According to the database, this-then relatively small "populist club" expanded significantly after the international financial crisis from 2006 to 2009. But it was not until the last decade that there has been the biggest rise in populism with elections across the world bringing into power leaders such as Trump and Brazilian President Jair Bolsonaro.
What the research reveals, however, is that this latest wave of populism has cast a bigger footprint than perhaps ever before. As a result the data indicated that in 2020 some 2 billion people were governed by populist leaders, an increase from 120 million at the turn of the millennium, with the research calling out other leaders like Mexican President Andres Manuel Lopez Obrador and India's Narendra Modi as belonging in the populist camp.
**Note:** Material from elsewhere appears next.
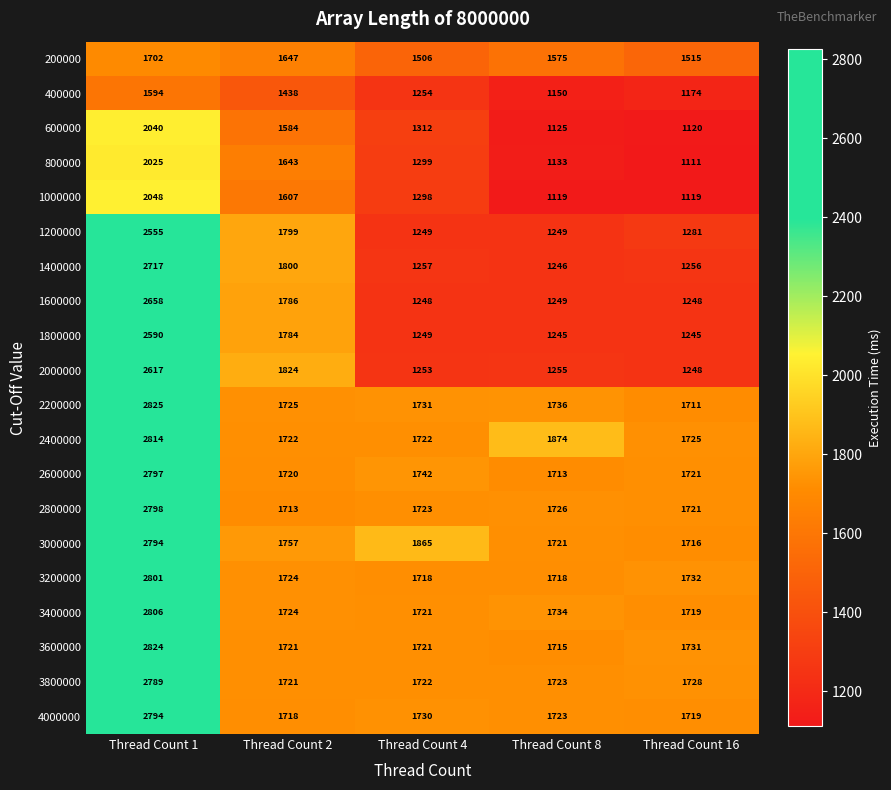

At which category is the sum across all series the highest?

Thread Count 1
Another key finding is how shades of populism differ across the world. The study found, for instance, that South America populism leans toward socialism (albeit with Bolsonaro as a key outlier), whereas current populists in Europe tend to be right-of-center, as in Hungary and Poland today.
Going forward, a key question is whether this trend is now deeply entrenched, or reversible soon again. Here the International Institute for Democracy and Electoral Assistance report contains some optimism.
It highlights, for instance, that protests and civic action are alive and kicking with three-quarters of countries having protests during the pandemic. On that basis, it points to the resilience of democracy with people braving repression around the world, and global social movements for tackling climate change and fighting racial inequalities having emerged.
Even if that is true, however, it cannot be assumed that this current wave of democratic backsliding has peaked. This is partly because of the legacy of the pandemic which, at least in some countries, may yet provide a further fillip to populist leaders channeling the political and socio economic discontent of the last 18 months.